I think she does get interactions skills from the various groups we attend and meeting our mummy friends.

at this moment in time were carrying on what I'm doing currently and hopefully when she's 3 were look into it all again as she then gets her free entitlement aswell.

OP posts:
happy2bhomely · 22/07/2015 17:49

Just for balance, I'm a SAHM to 5 children. The first 2 didn't attend any early years setting at all. They started reception at almost 5 and settled very well. No tears and really enjoyed it. They made lots of friend quickly and are now both in secondary school. They are still outgoing and confident.

The 3rd and 4th spent 6 months in a school nursery before starting reception. Again settled well, and started school well.
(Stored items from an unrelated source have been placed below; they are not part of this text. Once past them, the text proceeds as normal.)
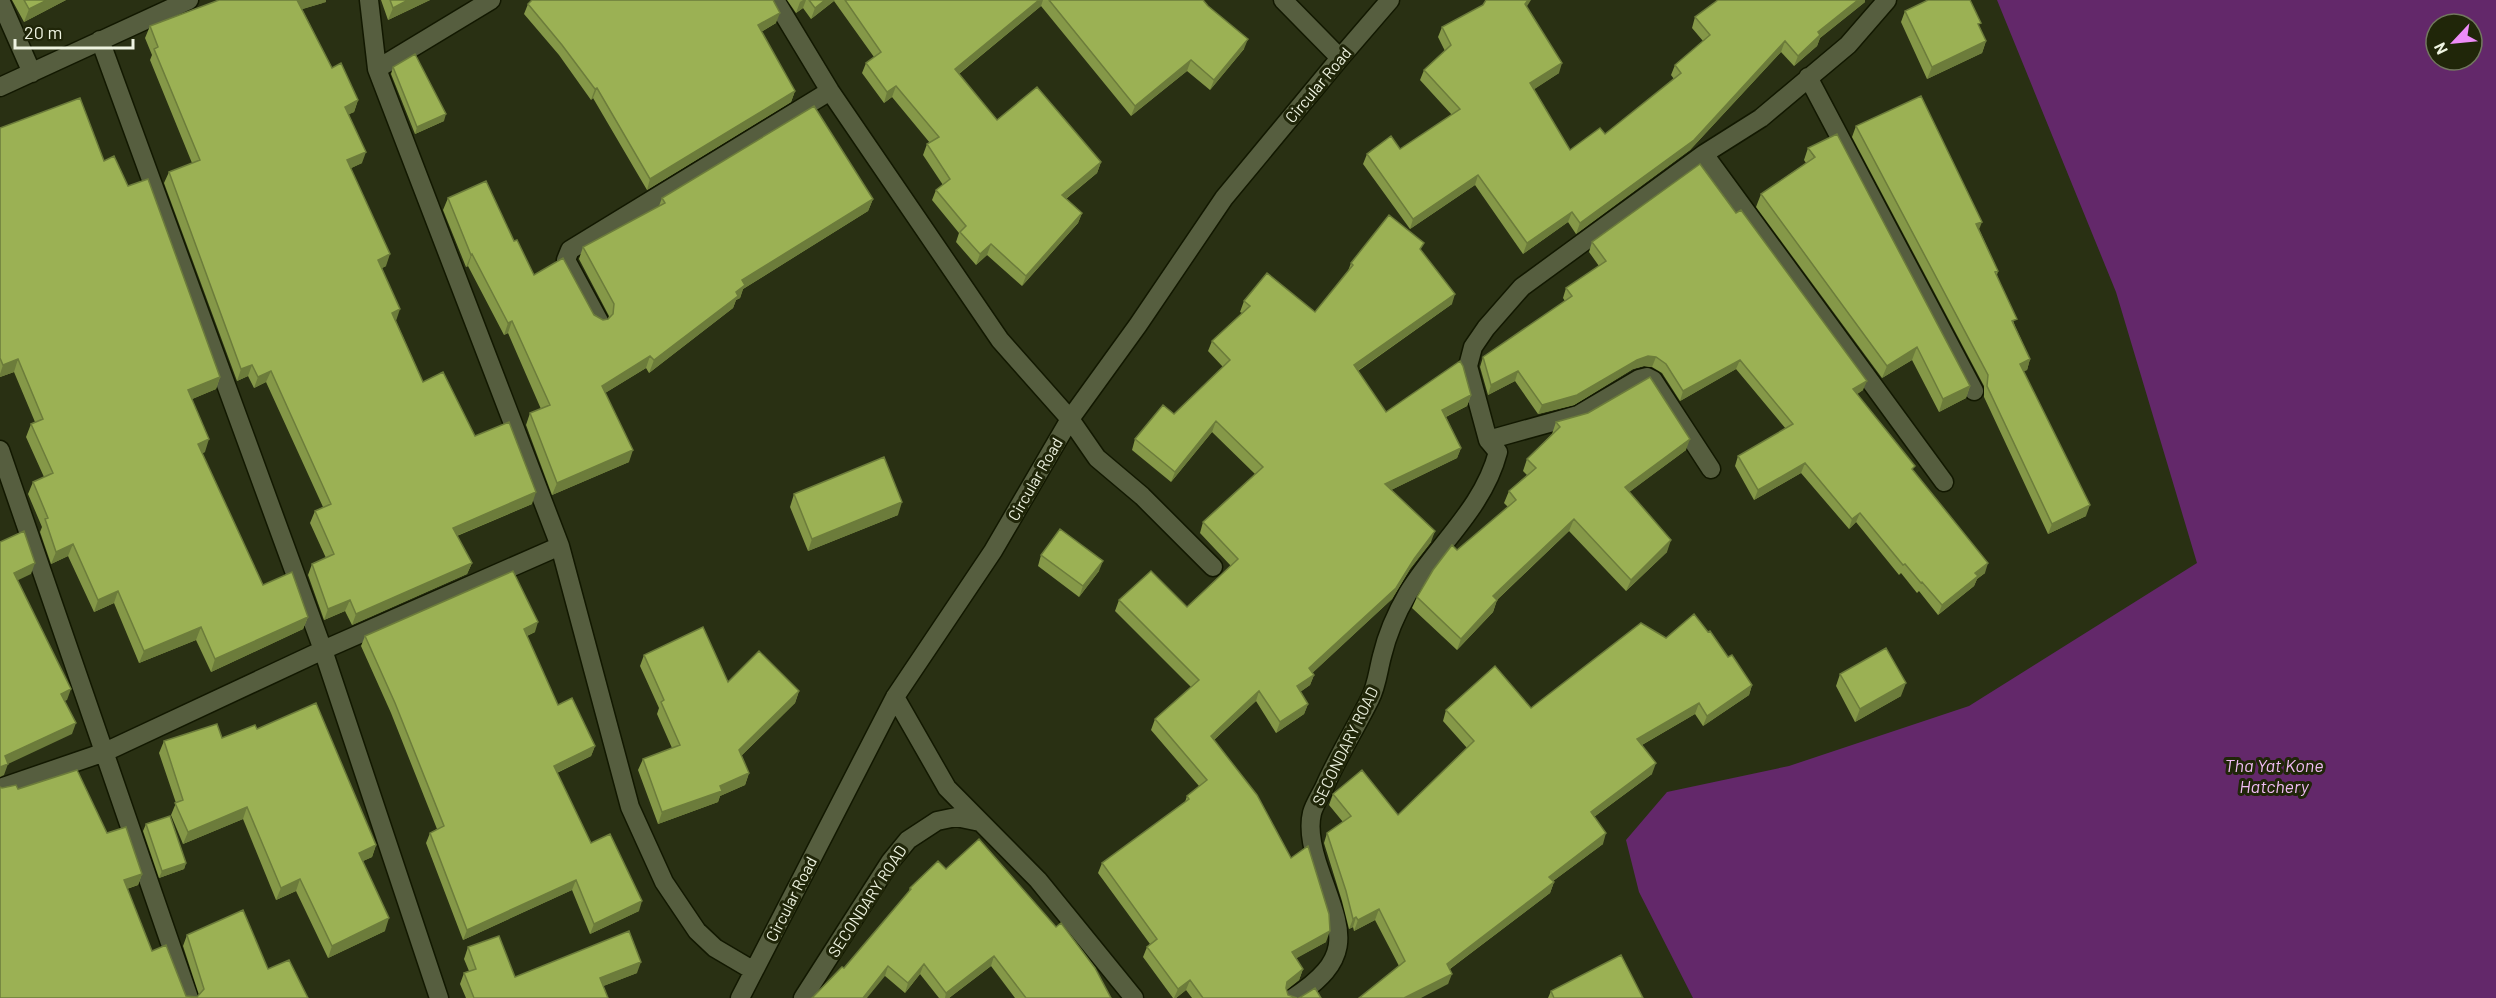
<svg xmlns="http://www.w3.org/2000/svg" width="2496" height="998" viewBox="0 0 2496 998" font-family="Barlow,sans-serif">
<rect width="100%" height="100%" fill="#293013"/>
<path fill="#63286a" fill-rule="evenodd" d="M1997,0H2496V998H1693L1639,892L1626,840L1667,792L1789,766L1969,706L2197,563L2116,292ZM2436,24H2472V60H2436Z"/>
<g fill="none" stroke-linecap="round" stroke-linejoin="round">
<g stroke="#121800" stroke-width="21">
<path id="minor" d="M0,0L32,73
M369,0L377,69L560,546L630,807L664,882L697,931L715,948L754,971
M775,0L830,91L1000,340L1070,419L1097,458L1142,496L1213,567
M1283,0L1340,58
M100,40L323,650L439,998
M377,69L491,0
M1808,77L1974,391
M0,87L189,0
M1704,154L1944,482
M599,321L566,260L570,250L830,91
M1488,440L1578,415L1639,379L1647,377L1653,380L1711,469
M0,450L189,998
M895,697L947,788L1038,880L1134,998
M0,788L105,752L323,650L560,546
M740,998L895,697L993,551L1070,419L1138,325L1224,198L1340,58L1390,0
M803,998L890,862L908,840L937,821L956,817L980,822
M1293,998C1361,954 1338,927 1317,862C1312,846 1308,829 1312,813C1314,805 1320,796 1324,788C1337,758 1355,729 1370,699C1377,685 1378,671 1382,656C1387,635 1397,612 1408,593C1437,545 1483,509 1498,452L1488,440L1468,366L1473,347L1486,328L1522,287L1704,154L1761,118L1848,45L1887,0"/>
</g>
<use href="#minor" stroke="#565e3f" stroke-width="18"/>
</g>
<path fill="#859848" d="M12,0H66L24,22Z
M381,0H430L388,20Z
M787,0H1203L1244,49L1210,90L1187,71L1131,116L1041,6L959,74L997,120L1101,162L1097,173L1066,199L1082,213L1078,223L1022,286L987,255L976,265L956,242L959,233L932,200L936,190L943,185L923,155L927,144L930,143L892,97L884,103L862,73L866,63L874,57L834,1L811,19L803,8L796,13Z
M1718,0H1865V2L1820,38L1817,46L1794,66L1781,52L1690,150L1576,234L1568,222L1523,254L1475,185L1410,229L1363,164L1367,154L1400,149L1452,115L1420,80L1424,70L1445,51L1438,37L1442,27L1527,7L1559,73L1534,89L1570,150L1605,134L1674,79L1671,75L1675,65L1703,41L1692,28L1695,17Z
M326,2L302,9L332,68L358,100L354,112L349,114L362,163L351,168L386,266L382,268L396,321L423,382L475,436L532,504L457,536L472,563L467,574L352,625L345,611L324,620L308,575L312,564L326,558L310,523L315,511L323,507L266,382L254,388L248,376L237,381L164,183L169,172L192,163L150,60L152,55L145,38L150,26Z
M528,4L776,23L761,32L795,91L791,102L647,190L593,98L591,100L559,55L524,14Z
M1905,11L1979,28L1986,41L1982,53L1927,79L1901,22Z
M393,67L444,121L415,134L391,74Z
M1856,126L1979,229L1998,271L1997,275L2015,326L2030,359L2027,370L2023,371L2086,516L2048,534L1984,397V386L1852,137Z
M0,128L104,161L220,377L216,389L192,399L205,452L202,453L263,585L308,617L303,629L211,672L196,640L139,663L114,603L94,612L68,556L51,564L40,532L42,527L28,494L33,482L44,477L26,437L31,424L35,422L14,372L0,377Z
M1808,148L1970,386L1966,398L1939,412L1912,360L1882,378L1756,207L1761,194L1806,163L1804,160Z
M448,198L514,241L534,275L603,320L608,319L609,316L579,259L583,247L659,206L662,198L873,199L868,211L743,289L740,298L736,300L733,308L649,373L646,368L605,393L629,462L552,495L526,425L530,413L541,409L508,333L504,335L468,266L466,267L443,210Z
M1592,242L1863,390L1857,394L1914,471L1985,573L1977,579L1974,586L1938,615L1919,591L1917,593L1901,573L1899,575L1856,522L1849,529L1801,473L1754,500L1735,466L1738,456L1786,429L1736,369L1680,401L1662,373L1652,367L1644,366L1633,369L1574,405L1538,414L1515,381L1488,395L1480,367L1483,357L1565,301L1563,298L1566,288L1599,266L1589,252Z
M1421,251L1452,304L1358,371L1386,412L1471,395L1467,406L1446,417L1461,448L1457,458L1391,490L1431,542L1410,569L1392,599L1312,673L1314,675L1310,685L1300,692L1308,704L1304,714L1276,733L1256,701L1214,740L1326,942L1296,958L1303,969L1299,980L1286,990L1288,995L1297,998H1192L1186,990L1176,998H1173L1143,957L1147,947L1150,944L1098,873L1102,863L1185,802L1187,796L1199,786L1151,730L1155,719L1191,687L1115,611L1119,600L1187,607L1231,566L1200,533L1203,522L1255,474L1212,432L1171,482L1132,450L1135,439L1174,414L1223,367L1208,351L1212,341L1242,313L1240,312L1244,301L1315,312L1348,271L1351,263Z
M1556,422L1686,450L1629,492L1667,552L1626,591L1569,531L1497,600L1493,612L1457,650L1412,608L1417,597L1457,550L1508,507L1504,503L1509,491L1527,475L1523,471L1527,459L1552,434Z
M794,494L898,515L808,551L790,507Z
M1041,555L1099,571L1079,597L1038,566Z
M535,632L527,636L558,705L595,746L591,756L557,773L591,843L639,911L590,934L572,890L463,940L426,843L430,833L437,829L391,713L361,646L365,636Z
M1666,638L1728,657L1752,685L1749,695L1703,726L1695,714L1642,745L1652,774L1594,817L1603,844L1553,881L1554,882L1550,893L1450,969L1448,984L1399,966L1375,920L1354,931L1353,927L1349,929L1342,901L1324,843L1327,833L1343,822L1329,805L1333,794L1398,815L1467,748L1443,721L1446,710L1531,708Z
M644,655L728,682L799,691L795,703L741,756L749,773L745,785L720,796L718,802L658,824L638,770L643,759L672,748L657,714L659,708L640,666Z
M1840,674L1901,696L1855,722L1836,686Z
M257,729L376,845L372,857L363,861L385,931L328,958L296,891L276,900L243,819L183,844L171,815L176,803L159,753L164,741L222,738Z
M2,788L18,789L107,833L142,874L138,885L127,889L152,951L186,996L197,997L199,995L183,946L187,935L268,969L308,998H0Z
M146,824L186,863L184,869L159,878L143,831Z
M946,869L1111,998H1015L991,966L949,998H939L920,974L905,993L885,976L844,968L908,893L910,888Z
M468,947L515,977L637,973L603,986L608,998H466L460,984L464,973L469,971L464,959Z
M1551,991L1643,998H1548Z"/>
<path fill="#6c7c3b" d="M47,0H66L24,22L29,9Z
M297,0H326V2L293,12Z
M408,0H430L388,20L393,8Z
M803,0H806L803,8L796,13L800,2Z
M825,0H835L811,19L815,8Z
M1039,0H1043L1041,6L951,80L955,69Z
M1528,0H1531L1522,14L1525,4Z
M1858,0H1865V2L1820,38L1817,46L1794,66L1798,56L1818,32Z
M780,13L776,23L754,36L758,25Z
M1248,39L1244,49L1210,90L1214,80Z
M1785,41L1781,52L1690,150L1576,234L1580,223Z
M1986,41L1982,53L1927,79L1932,67Z
M1191,60L1187,71L1131,116L1135,106Z
M1562,63L1559,73L1527,94L1530,83Z
M896,86L892,97L884,103L887,92Z
M597,88L593,98L591,100L595,89Z
M795,91L791,102L647,190L650,179Z
M358,100L354,112L341,118L345,107Z
M446,114L444,121L415,134L417,127Z
M366,152L362,163L343,172L347,160Z
M1101,162L1097,173L1058,205L1062,195Z
M1478,175L1475,185L1410,229L1413,219Z
M873,199L868,211L743,289L740,298L736,300L733,308L649,373L654,360L742,280Z
M1572,212L1568,222L1523,254L1527,243Z
M1082,213L1078,223L1022,286L1026,276Z
M1982,222L1978,232L1976,224Z
M991,244L987,255L976,265L980,254Z
M390,254L386,266L374,272L378,260Z
M472,254L468,266L466,267L471,255Z
M1455,294L1452,304L1350,376L1354,365Z
M400,309L396,321L388,325L392,313Z
M512,321L508,333L504,335L508,323Z
M1917,347L1912,360L1882,378L1887,366Z
M650,356L646,368L597,398L602,386Z
M1648,356L1656,357L1652,367L1644,366L1633,369L1574,405L1538,414L1542,405L1637,360Z
M18,359L14,372L0,377V374L3,365Z
M2030,359L2027,370L2016,375L2020,364Z
M1740,360L1736,369L1680,401L1683,391Z
M252,365L248,376L237,381L241,369Z
M271,371L266,382L254,388L258,377Z
M1518,371L1515,381L1488,395L1491,385Z
M220,377L216,389L183,403L188,390Z
M1867,381L1863,390L1850,399L1853,389Z
M1970,386L1966,398L1939,412L1943,399Z
M1471,395L1467,406L1439,420L1442,410Z
M1216,421L1212,432L1171,482L1175,472Z
M209,439L205,452L193,457L198,444Z
M1690,439L1686,450L1620,499L1625,487Z
M1461,448L1457,458L1381,495L1385,484Z
M633,450L629,462L552,495L557,483Z
M1805,463L1801,473L1754,500L1758,490Z
M536,492L532,504L449,539L453,528Z
M902,502L898,515L808,551L812,539Z
M2090,505L2086,516L2048,534L2052,524Z
M1860,513L1856,522L1849,529L1852,519Z
M1574,519L1569,531L1488,608L1493,596Z
M1435,531L1431,542L1410,569L1392,599L1306,679L1309,668L1414,559Z
M1671,540L1667,552L1626,591L1631,580Z
M73,544L68,556L51,564L56,552Z
M1103,561L1099,571L1079,597L1083,586Z
M35,563L31,574L10,584L14,573Z
M472,563L467,574L352,625L356,614Z
M1988,563L1985,573L1977,579L1974,586L1938,615L1942,605L1975,573Z
M118,591L114,603L94,612L98,600Z
M350,600L345,611L324,620L328,609Z
M1497,600L1493,612L1457,650L1461,639Z
M308,617L303,629L211,672L215,659Z
M538,622L535,632L520,639L524,629Z
M201,627L196,640L139,663L144,651Z
M1314,675L1310,685L1293,697L1297,686Z
M1906,683L1901,696L1855,722L1860,709Z
M1752,685L1749,695L1703,726L1707,716Z
M71,689L67,700L57,705L61,694Z
M799,691L795,703L735,762L739,750Z
M1259,691L1256,701L1207,746L1211,736Z
M1699,703L1695,714L1633,750L1637,739Z
M1308,704L1304,714L1276,733L1280,722Z
M76,723L72,734L8,764L4,775L0,777V767L5,756Z
M595,746L591,756L550,776L554,766Z
M1656,763L1652,774L1587,822L1591,812Z
M749,773L745,785L720,796L718,802L658,824L662,812Z
M247,807L243,819L183,844L188,832Z
M1606,833L1603,844L1545,887L1549,877Z
M376,845L372,857L354,865L359,853Z
M186,863L184,869L159,878L162,871Z
M142,874L138,885L120,891L124,880Z
M300,879L296,891L276,900L281,888Z
M576,880L572,890L463,940L467,930Z
M1554,882L1550,893L1443,974L1447,964Z
M642,901L639,911L590,934L594,924Z
M1379,909L1375,920L1354,931L1358,920Z
M1356,917L1353,927L1349,929L1353,919Z
M389,918L385,931L328,958L332,946Z
M1330,931L1326,942L1288,963L1292,952Z
M994,956L991,966L949,998H945L946,993Z
M641,962L637,973L596,989L600,978Z
M924,964L920,974L905,993L908,983Z
M888,966L885,976L867,998H863Z
M1303,969L1299,980L1283,993L1287,982Z
M1452,974L1448,984L1421,998H1404Z
M1190,980L1186,990L1176,998H1174L1178,989Z"/>
<path fill="#9bb154" stroke="#6c7c3b" stroke-width="1.5" d="M24,0H47L29,9Z
M219,0H298H297L332,68L341,63L358,100L345,107L366,152L347,160L390,254L378,260L400,309L392,313L423,382L443,372L475,436L509,422L536,492L453,528L472,563L356,614L350,600L328,609L312,564L334,554L315,511L331,504L271,371L258,377L252,365L241,369L169,172L200,160L154,49L158,47L150,26Z
M390,0H408L393,8Z
M532,0H773L780,13L758,25L795,91L650,179L597,88L595,89L562,45L528,4Z
M809,0H825L815,8Z
M845,0H1039L955,69L997,120L1037,87L1101,162L1062,195L1082,213L1026,276L991,244L980,254L960,232L966,226L936,190L950,179L927,144L939,137L896,86L887,92L866,63L881,52Z
M1049,0H1203L1208,6L1248,39L1214,80L1191,60L1135,106Z
M1486,0H1528L1525,4L1562,63L1530,83L1570,150L1600,128L1605,134L1681,73L1675,65L1710,35L1695,17L1718,0H1858L1818,32L1820,35L1798,56L1785,41L1694,140L1580,223L1572,212L1527,243L1478,175L1413,219L1367,154L1391,136L1400,149L1460,109L1424,70L1451,45L1442,27L1483,5Z
M1928,0H1970L1981,23L1978,24L1986,41L1932,67L1905,11Z
M415,54L446,114L417,127L393,67Z
M1921,96L1982,222L1976,224L1998,271L1995,272L2017,319L2012,321L2030,359L2020,364L2090,505L2052,524L1987,386L1988,375L1856,126Z
M80,98L104,161L114,156L128,186L148,179L220,377L188,390L209,439L198,444L263,585L292,572L308,617L215,659L201,627L144,651L118,591L98,600L73,544L56,552L45,519L48,518L33,482L53,473L31,424L43,419L18,359L3,365L0,358V128Z
M814,106L873,199L742,280L745,285L736,292L738,296L654,360L650,356L602,386L633,450L557,483L530,413L550,405L512,321L508,323L472,254L471,255L448,198L486,181L514,241L517,240L534,275L563,258L594,315L603,320L608,319L613,314L614,304L583,247L665,203L662,198Z
M1837,134L1970,386L1943,399L1917,347L1887,366L1761,194L1815,157L1808,148Z
M1700,164L1736,213L1741,210L1867,381L1853,389L1915,466L1912,469L1988,563L1975,573L1978,576L1942,605L1922,582L1921,583L1905,564L1903,565L1860,513L1852,519L1805,463L1758,490L1738,456L1793,424L1740,360L1683,391L1666,364L1656,357L1648,356L1637,360L1577,395L1542,405L1518,371L1491,385L1483,357L1572,296L1566,288L1606,261L1592,242Z
M1389,215L1424,243L1420,249L1455,294L1354,365L1386,412L1460,361L1463,366L1471,395L1442,410L1461,448L1385,484L1435,531L1414,559L1396,588L1309,668L1314,675L1297,686L1308,704L1280,722L1259,691L1211,736L1257,795L1291,858L1308,846L1329,914L1330,931L1292,952L1303,969L1287,982L1286,988L1288,995L1297,998H1203L1190,980L1178,989L1147,947L1157,939L1102,863L1189,799L1187,796L1207,780L1155,719L1199,680L1119,600L1151,571L1187,607L1238,559L1203,522L1263,467L1216,421L1175,472L1135,439L1163,405L1174,414L1230,360L1212,341L1250,306L1244,301L1267,273L1315,312L1353,265L1351,263Z
M1650,377L1690,439L1625,487L1671,540L1631,580L1574,519L1493,596L1497,600L1461,639L1417,597L1433,570L1452,545L1457,550L1516,500L1509,491L1536,468L1527,459L1560,427L1556,422L1588,413Z
M884,457L902,502L812,539L794,494Z
M1060,529L1103,561L1083,586L1041,555Z
M24,531L35,563L14,573L71,689L61,694L76,723L5,756L8,764L0,767V542Z
M513,571L538,622L524,629L558,705L572,698L595,746L554,766L591,843L610,834L642,901L594,924L576,880L467,930L430,833L444,826L395,703L365,636Z
M1694,614L1708,632L1710,631L1728,657L1732,655L1752,685L1707,716L1699,703L1637,739L1656,763L1591,812L1606,833L1549,877L1554,882L1447,964L1452,974L1404,998H1359L1405,961L1379,909L1358,920L1356,917L1353,919L1346,891L1327,833L1351,816L1333,794L1362,770L1398,815L1474,741L1446,710L1495,666L1531,708L1641,623L1666,638Z
M703,627L728,682L759,651L799,691L739,750L749,773L720,786L722,791L662,812L643,759L680,745L661,702L664,700L644,655Z
M1886,648L1906,683L1860,709L1840,674Z
M316,703L376,845L359,853L389,918L332,946L300,879L281,888L247,807L188,832L175,803L183,800L164,741L217,724L222,738L255,725L257,729Z
M77,770L107,833L126,827L142,874L124,880L152,951L166,945L186,996L197,997L204,989L187,935L243,910L268,969L289,960L308,998H0V787L2,788L16,785L18,789Z
M170,816L186,863L162,871L146,824Z
M979,839L1056,927L1061,923L1095,968L1111,998H1026L994,956L946,993L924,964L908,983L888,966L863,998H812L842,967L844,968L911,889L910,888L938,861L946,869Z
M629,931L641,962L600,978L608,998H474L464,973L476,969L468,947L499,936L515,977Z
M1621,955L1643,998H1554L1551,991Z
M1315,988L1321,998H1299Z"/>
<g text-anchor="middle" stroke-width="6" stroke-linejoin="round" paint-order="stroke">
<g font-size="16" fill="#eef3e1" stroke="#202609">
<text transform="translate(1318 85) rotate(-50)" y="6">Circular Road</text>
<text transform="translate(1035 479) rotate(-60)" y="6">Circular Road</text>
<text transform="translate(1345 746) rotate(-64)" y="6">SECONDARY ROAD</text>
<text transform="translate(791 899) rotate(-63)" y="6">Circular Road</text>
<text transform="translate(867 901) rotate(-57)" y="6">SECONDARY ROAD</text>
</g>
<g font-size="18" font-style="italic" fill="#f0bdf4" stroke="#202609">
<text x="2274" y="772">Tha Yat Kone<tspan x="2274" dy="21">Hatchery</tspan></text>
</g>
</g>
<g transform="translate(2454 42) rotate(244)"><circle r="28" fill="#202609" stroke="#72785f" stroke-width="1.5"/>
<path d="M0-4.5L10 22L0 15L-10 22Z" fill="#ee8cf8"/>
<text y="-9" font-size="16" font-weight="bold" text-anchor="middle" fill="#eef3e1">N</text>
</g>
<path d="M15 39v9h118v-9" fill="none" stroke="#eef3e1" stroke-width="3"/>
<text x="24" y="39" font-size="18" fill="#eef3e1" stroke="#202609" stroke-width="4.5" paint-order="stroke">20 m</text>
</svg>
No difference between them and my first 2.

The youngest is 2 and I will send her to the school nursery at 3.6, more for my own sanity than her benefit to be honest!

Allotherusernamesweretaken · 23/07/2015 12:27

Hi feb14mum, I'm an Early Years Practitioner and in my experience Nursery for 2+ is fantastic but for under 2s I would say it's a big no no.

When your child turns two you could be entitled to 15 free hours, and after turning three you definitely will be so maybe hold on until then?

Alexa77 · 26/07/2015 20:02

I completely disagree with parents who says that child should stay home because one-to-one care is better for them until they go too school. 18 months is a very good time to start nursery. Your child is independent, can walk, explore and eat herself. I think it is important to find a nursery you trust. Staff should be committed, creative and build relations with children. They should speak to children, respond to they needs. Internal kitchen and chef are also important. Facility should be suitable to accommodate all children outdoor. Garden should be full of opportunity to play. There should be motivation system and they should address all your conserve. You should feel you know what is going on. That may sound very unrealistic but nurseries like that exists. No all nurseries are bad, staff don't care and children suffer.

Alexa77 · 26/07/2015 20:17

My parents kept me home as my mum wasn't working and I never went to nursery. From my bedroom every day I saw children playing together when I had to stay home. That was very sad as I didn't understood. If you have only one child find the best place for her to help her become social.